### Stored entries
■ ■ ■ ■
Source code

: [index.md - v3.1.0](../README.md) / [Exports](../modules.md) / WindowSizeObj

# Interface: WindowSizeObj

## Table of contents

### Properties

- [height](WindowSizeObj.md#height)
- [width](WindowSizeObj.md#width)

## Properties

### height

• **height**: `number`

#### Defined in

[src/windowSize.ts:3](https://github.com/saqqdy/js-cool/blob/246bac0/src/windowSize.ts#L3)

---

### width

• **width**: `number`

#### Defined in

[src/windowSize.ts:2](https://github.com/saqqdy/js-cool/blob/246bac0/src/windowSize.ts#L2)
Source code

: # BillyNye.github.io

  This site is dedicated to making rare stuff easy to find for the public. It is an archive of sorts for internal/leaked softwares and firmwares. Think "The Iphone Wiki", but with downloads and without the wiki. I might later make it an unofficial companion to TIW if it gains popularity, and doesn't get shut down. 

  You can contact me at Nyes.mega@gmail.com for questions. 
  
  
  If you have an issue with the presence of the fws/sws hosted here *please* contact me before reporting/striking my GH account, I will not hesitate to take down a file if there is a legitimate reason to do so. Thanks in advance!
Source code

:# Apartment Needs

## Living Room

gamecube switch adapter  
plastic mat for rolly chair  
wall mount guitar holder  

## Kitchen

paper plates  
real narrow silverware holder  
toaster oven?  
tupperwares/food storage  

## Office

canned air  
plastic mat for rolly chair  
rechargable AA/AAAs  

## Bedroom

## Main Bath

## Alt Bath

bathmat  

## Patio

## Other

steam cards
■ ■ ■ ■
### Task
The answer should consist of all the lines above, retyped exactly.

### Answer to this task
Source code

: [index.md - v3.1.0](../README.md) / [Exports](../modules.md) / WindowSizeObj

# Interface: WindowSizeObj

## Table of contents

### Properties

- [height](WindowSizeObj.md#height)
- [width](WindowSizeObj.md#width)

## Properties

### height

• **height**: `number`

#### Defined in

[src/windowSize.ts:3](https://github.com/saqqdy/js-cool/blob/246bac0/src/windowSize.ts#L3)

---

### width

• **width**: `number`

#### Defined in

[src/windowSize.ts:2](https://github.com/saqqdy/js-cool/blob/246bac0/src/windowSize.ts#L2)
Source code

: # BillyNye.github.io

  This site is dedicated to making rare stuff easy to find for the public. It is an archive of sorts for internal/leaked softwares and firmwares. Think "The Iphone Wiki", but with downloads and without the wiki. I might later make it an unofficial companion to TIW if it gains popularity, and doesn't get shut down. 

  You can contact me at Nyes.mega@gmail.com for questions. 
  
  
  If you have an issue with the presence of the fws/sws hosted here *please* contact me before reporting/striking my GH account, I will not hesitate to take down a file if there is a legitimate reason to do so. Thanks in advance!
Source code

:# Apartment Needs

## Living Room

gamecube switch adapter  
plastic mat for rolly chair  
wall mount guitar holder  

## Kitchen

paper plates  
real narrow silverware holder  
toaster oven?  
tupperwares/food storage  

## Office

canned air  
plastic mat for rolly chair  
rechargable AA/AAAs  

## Bedroom

## Main Bath

## Alt Bath

bathmat  

## Patio

## Other

steam cards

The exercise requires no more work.